- DIRECTIVE -
Reproduce the text from all of the entries below, keeping every line exactly as it appears. Leave the pictures out of your answer.

- DATA SHOWN -

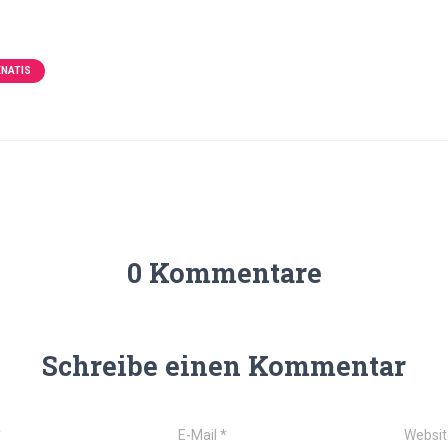
ENATIS
0 Kommentare
Schreibe einen Kommentar
*
E-Mail
*
Websit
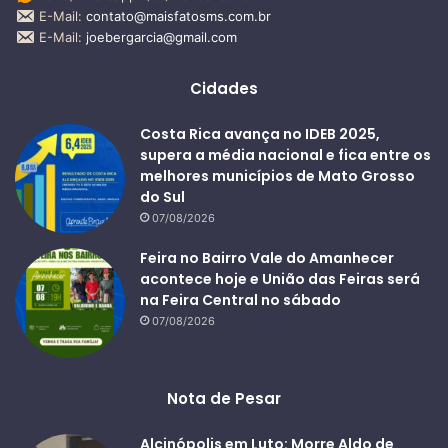
E-Mail:
contato@maisfatosms.com.br
E-Mail:
joebergarcia@gmail.com
Cidades
Costa Rica avança no IDEB 2025,
supera a média nacional e fica entre os
melhores municípios de Mato Grosso
do Sul
07/08/2026
Feira no Bairro Vale do Amanhecer
acontece hoje e União das Feiras será
na Feira Central no sábado
07/08/2026
Nota de Pesar
Alcinópolis em Luto: Morre Aldo de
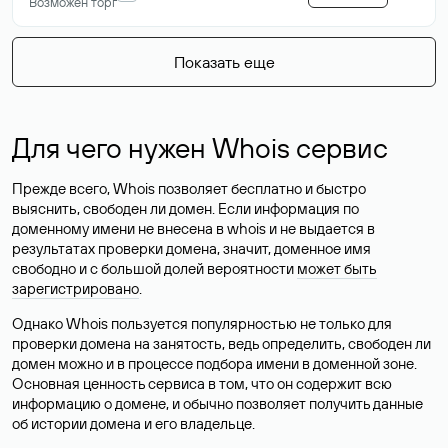
Возможен торг
Показать еще
Для чего нужен Whois сервис
Прежде всего, Whois позволяет бесплатно и быстро
выяснить, свободен ли домен. Если информация по
доменному имени не внесена в whois и не выдается в
результатах проверки домена, значит, доменное имя
свободно и с большой долей вероятности
может быть
зарегистрировано
.
Однако Whois пользуется популярностью не только для
проверки домена на занятость, ведь определить, свободен ли
домен можно и в процессе подбора имени в доменной зоне.
Основная ценность сервиса в том, что он содержит всю
информацию о домене, и обычно позволяет получить данные
об истории домена и его владельце.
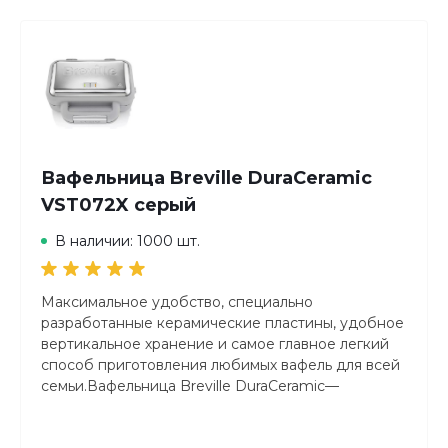
Штрих-код
антипригарное
4001797831026
Диаметр рабочей поверхности
Вес и габариты в упаковке
16 см
2.2 кг; 0.31x0.23x0.13 м
Управление
Управление
механическое
Регулировка температуры приготовления
да
Вафельница Breville DuraCeramic
Количество температурных режимов
VST072X серый
7
Количество режимов работы
В наличии: 1000 шт.
1
Режимы приготовления
вафли
Максимальное удобство, специально
Таймер
разработанные керамические пластины, удобное
нет
вертикальное хранение и самое главное легкий
Индикация
способ приготовления любимых вафель для всей
Индикация включения
семьи.Вафельница Breville DuraCeramic—
да
единственное устройство, которое вам нужно
Индикатор нагрева
для приготовления вкусных вафель.
да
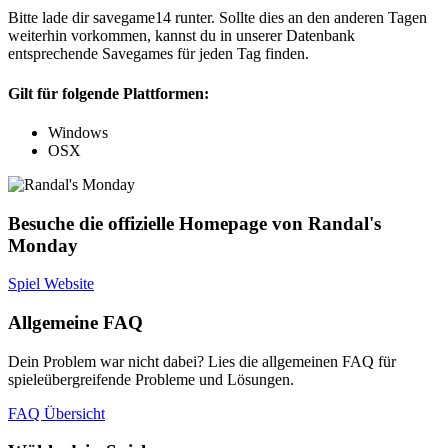
Bitte lade dir savegame14 runter. Sollte dies an den anderen Tagen
weiterhin vorkommen, kannst du in unserer Datenbank
entsprechende Savegames für jeden Tag finden.
Gilt für folgende Plattformen:
Windows
OSX
Besuche die offizielle Homepage von Randal's
Monday
Spiel Website
Allgemeine FAQ
Dein Problem war nicht dabei? Lies die allgemeinen FAQ für
spieleübergreifende Probleme und Lösungen.
FAQ Übersicht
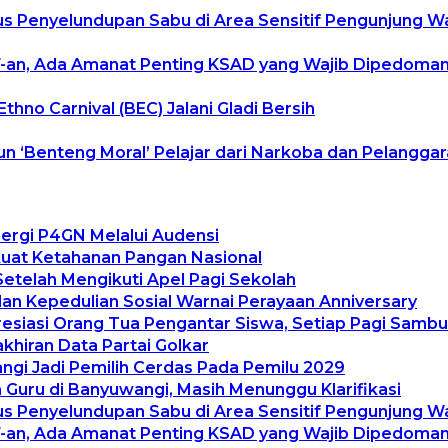
 Penyelundupan Sabu di Area Sensitif Pengunjung W
an, Ada Amanat Penting KSAD yang Wajib Dipedomani 
hno Carnival (BEC) Jalani Gladi Bersih
n ‘Benteng Moral’ Pelajar dari Narkoba dan Pelanggara
ergi P4GN Melalui Audensi
kuat Ketahanan Pangan Nasional
Setelah Mengikuti Apel Pagi Sekolah
n Kepedulian Sosial Warnai Perayaan Anniversary
resiasi Orang Tua Pengantar Siswa, Setiap Pagi Samb
khiran Data Partai Golkar
gi Jadi Pemilih Cerdas Pada Pemilu 2029
uru di Banyuwangi, Masih Menunggu Klarifikasi
 Penyelundupan Sabu di Area Sensitif Pengunjung W
an, Ada Amanat Penting KSAD yang Wajib Dipedomani 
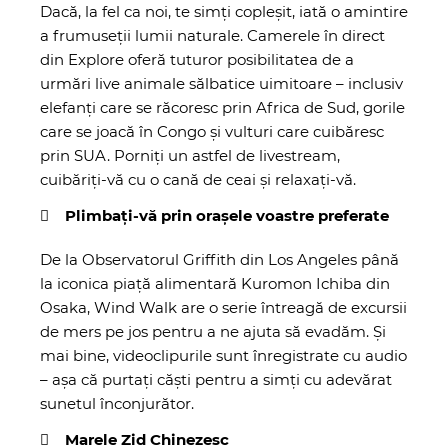
Dacă, la fel ca noi, te simți copleșit, iată o amintire
a frumuseții lumii naturale.
Camerele în direct
din Explore
oferă tuturor posibilitatea de a
urmări live animale sălbatice uimitoare – inclusiv
elefanți care se răcoresc prin Africa de Sud, gorile
care se joacă în Congo și vulturi care cuibăresc
prin SUA. Porniți un astfel de livestream,
cuibăriți-vă cu o cană de ceai și relaxați-vă.
Plimbați-vă prin orașele voastre preferate
De la
Observatorul Griffith din Los Angeles
până
la iconica piață alimentară
Kuromon Ichiba din
Osaka
,
Wind Walk
are o serie întreagă de excursii
de mers pe jos pentru a ne ajuta să evadăm. Și
mai bine, videoclipurile sunt înregistrate cu audio
– așa că purtați căști pentru a simți cu adevărat
sunetul înconjurător.
Marele Zid Chinezesc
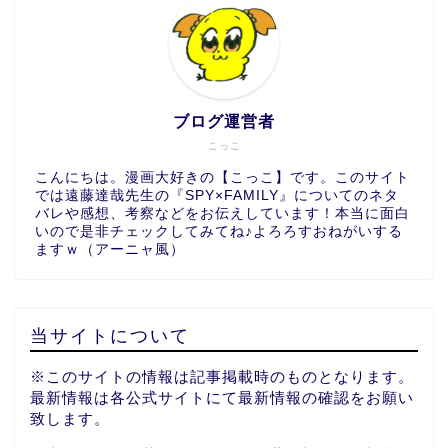
ブログ運営者
こっこ
こんにちは。漫画大好きの【こっこ】です。このサイト
では遠藤達哉先生の『SPY×FAMILY』についてのネタ
バレや感想、考察などをお伝えしています！本当に面白
いので是非チェックしてみてね♪よろろすおねがいする
ますｗ（アーニャ風）
当サイトについて
※このサイトの情報は記事掲載時のものとなります。
最新情報は各公式サイトにて最新情報の確認をお願い
致します。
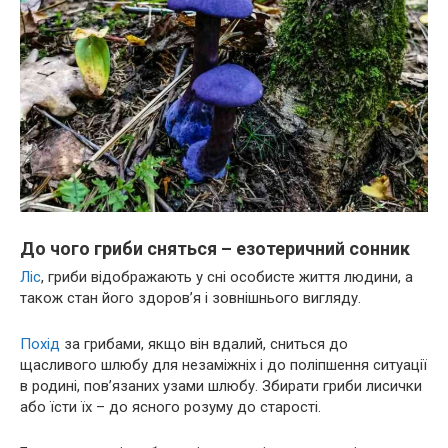
До чого гриби сняться – езотеричний сонник
Ліс
, гриби відображають у сні особисте життя людини, а
також стан його здоров’я і зовнішнього вигляду.
Похід
за грибами, якщо він вдалий, сниться до
щасливого шлюбу для незаміжніх і до поліпшення ситуації
в родині, пов’язаних узами шлюбу. Збирати гриби лисички
або їсти їх – до ясного розуму до старості.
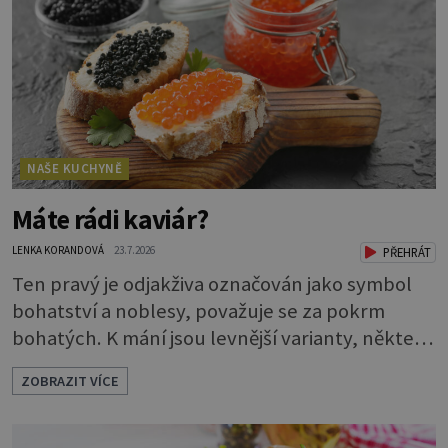
přidají brambory nakrájené na kousky a dají
vařit. Brambor
NAŠE KUCHYNĚ
Máte rádi kaviár?
LENKA KORANDOVÁ
23.7.2026
PŘEHRÁT
Ten pravý je odjakživa označován jako symbol
bohatství a noblesy, považuje se za pokrm
bohatých. K mání jsou levnější varianty, některé
jsou ale dobarvovány a obsahují aditiva. Kaviár
ZOBRAZIT VÍCE
jsou jikry vybraných druhů ryb. Je to zdravá
lahůdka. Najdete v něm plnohodnotné
bílkoviny, zdravé tuky, vitaminy A, D, E i B a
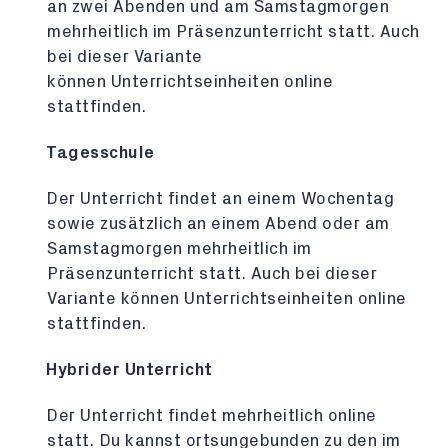
an zwei Abenden und am Samstagmorgen
mehrheitlich im Präsenzunterricht statt. Auch
bei dieser Variante
können Unterrichtseinheiten online
stattfinden.
Tagesschule
Der Unterricht findet an einem Wochentag
sowie zusätzlich an einem Abend oder am
Samstagmorgen mehrheitlich im
Präsenzunterricht statt. Auch bei dieser
Variante können Unterrichtseinheiten online
stattfinden.
Hybrider Unterricht
Der Unterricht findet mehrheitlich online
statt. Du kannst ortsungebunden zu den im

- SOLUTION TO THIS TASK -
ENATIS
0 Kommentare
Schreibe einen Kommentar
*
E-Mail
*
Websit
E-Mail:
contato@maisfatosms.com.br
E-Mail:
joebergarcia@gmail.com
Cidades
Costa Rica avança no IDEB 2025,
supera a média nacional e fica entre os
melhores municípios de Mato Grosso
do Sul
07/08/2026
Feira no Bairro Vale do Amanhecer
acontece hoje e União das Feiras será
na Feira Central no sábado
07/08/2026
Nota de Pesar
Alcinópolis em Luto: Morre Aldo de
Возможен торг
Показать еще
Для чего нужен Whois сервис
Прежде всего, Whois позволяет бесплатно и быстро
выяснить, свободен ли домен. Если информация по
доменному имени не внесена в whois и не выдается в
результатах проверки домена, значит, доменное имя
свободно и с большой долей вероятности
может быть
зарегистрировано
.
Однако Whois пользуется популярностью не только для
проверки домена на занятость, ведь определить, свободен ли
домен можно и в процессе подбора имени в доменной зоне.
Основная ценность сервиса в том, что он содержит всю
информацию о домене, и обычно позволяет получить данные
об истории домена и его владельце.
Штрих-код
антипригарное
4001797831026
Диаметр рабочей поверхности
Вес и габариты в упаковке
16 см
2.2 кг; 0.31x0.23x0.13 м
Управление
Управление
механическое
Регулировка температуры приготовления
да
Вафельница Breville DuraCeramic
Количество температурных режимов
VST072X серый
7
Количество режимов работы
В наличии: 1000 шт.
1
Режимы приготовления
вафли
Максимальное удобство, специально
Таймер
разработанные керамические пластины, удобное
нет
вертикальное хранение и самое главное легкий
Индикация
способ приготовления любимых вафель для всей
Индикация включения
семьи.Вафельница Breville DuraCeramic—
да
единственное устройство, которое вам нужно
Индикатор нагрева
для приготовления вкусных вафель.
да
Bitte lade dir savegame14 runter. Sollte dies an den anderen Tagen
weiterhin vorkommen, kannst du in unserer Datenbank
entsprechende Savegames für jeden Tag finden.
Gilt für folgende Plattformen:
Windows
OSX
Besuche die offizielle Homepage von Randal's
Monday
Spiel Website
Allgemeine FAQ
Dein Problem war nicht dabei? Lies die allgemeinen FAQ für
spieleübergreifende Probleme und Lösungen.
FAQ Übersicht
 Penyelundupan Sabu di Area Sensitif Pengunjung W
an, Ada Amanat Penting KSAD yang Wajib Dipedomani 
hno Carnival (BEC) Jalani Gladi Bersih
n ‘Benteng Moral’ Pelajar dari Narkoba dan Pelanggara
ergi P4GN Melalui Audensi
kuat Ketahanan Pangan Nasional
Setelah Mengikuti Apel Pagi Sekolah
n Kepedulian Sosial Warnai Perayaan Anniversary
resiasi Orang Tua Pengantar Siswa, Setiap Pagi Samb
khiran Data Partai Golkar
gi Jadi Pemilih Cerdas Pada Pemilu 2029
uru di Banyuwangi, Masih Menunggu Klarifikasi
 Penyelundupan Sabu di Area Sensitif Pengunjung W
an, Ada Amanat Penting KSAD yang Wajib Dipedomani 
Dacă, la fel ca noi, te simți copleșit, iată o amintire
a frumuseții lumii naturale.
Camerele în direct
din Explore
oferă tuturor posibilitatea de a
urmări live animale sălbatice uimitoare – inclusiv
elefanți care se răcoresc prin Africa de Sud, gorile
care se joacă în Congo și vulturi care cuibăresc
prin SUA. Porniți un astfel de livestream,
cuibăriți-vă cu o cană de ceai și relaxați-vă.
Plimbați-vă prin orașele voastre preferate
De la
Observatorul Griffith din Los Angeles
până
la iconica piață alimentară
Kuromon Ichiba din
Osaka
,
Wind Walk
are o serie întreagă de excursii
de mers pe jos pentru a ne ajuta să evadăm. Și
mai bine, videoclipurile sunt înregistrate cu audio
– așa că purtați căști pentru a simți cu adevărat
sunetul înconjurător.
Marele Zid Chinezesc
ブログ運営者
こっこ
こんにちは。漫画大好きの【こっこ】です。このサイト
では遠藤達哉先生の『SPY×FAMILY』についてのネタ
バレや感想、考察などをお伝えしています！本当に面白
いので是非チェックしてみてね♪よろろすおねがいする
ますｗ（アーニャ風）
当サイトについて
※このサイトの情報は記事掲載時のものとなります。
最新情報は各公式サイトにて最新情報の確認をお願い
致します。
До чого гриби сняться – езотеричний сонник
Ліс
, гриби відображають у сні особисте життя людини, а
також стан його здоров’я і зовнішнього вигляду.
Похід
за грибами, якщо він вдалий, сниться до
щасливого шлюбу для незаміжніх і до поліпшення ситуації
в родині, пов’язаних узами шлюбу. Збирати гриби лисички
або їсти їх – до ясного розуму до старості.
přidají brambory nakrájené na kousky a dají
vařit. Brambor
NAŠE KUCHYNĚ
Máte rádi kaviár?
LENKA KORANDOVÁ
23.7.2026
PŘEHRÁT
Ten pravý je odjakživa označován jako symbol
bohatství a noblesy, považuje se za pokrm
bohatých. K mání jsou levnější varianty, některé
jsou ale dobarvovány a obsahují aditiva. Kaviár
ZOBRAZIT VÍCE
jsou jikry vybraných druhů ryb. Je to zdravá
lahůdka. Najdete v něm plnohodnotné
bílkoviny, zdravé tuky, vitaminy A, D, E i B a
an zwei Abenden und am Samstagmorgen
mehrheitlich im Präsenzunterricht statt. Auch
bei dieser Variante
können Unterrichtseinheiten online
stattfinden.
Tagesschule
Der Unterricht findet an einem Wochentag
sowie zusätzlich an einem Abend oder am
Samstagmorgen mehrheitlich im
Präsenzunterricht statt. Auch bei dieser
Variante können Unterrichtseinheiten online
stattfinden.
Hybrider Unterricht
Der Unterricht findet mehrheitlich online
statt. Du kannst ortsungebunden zu den im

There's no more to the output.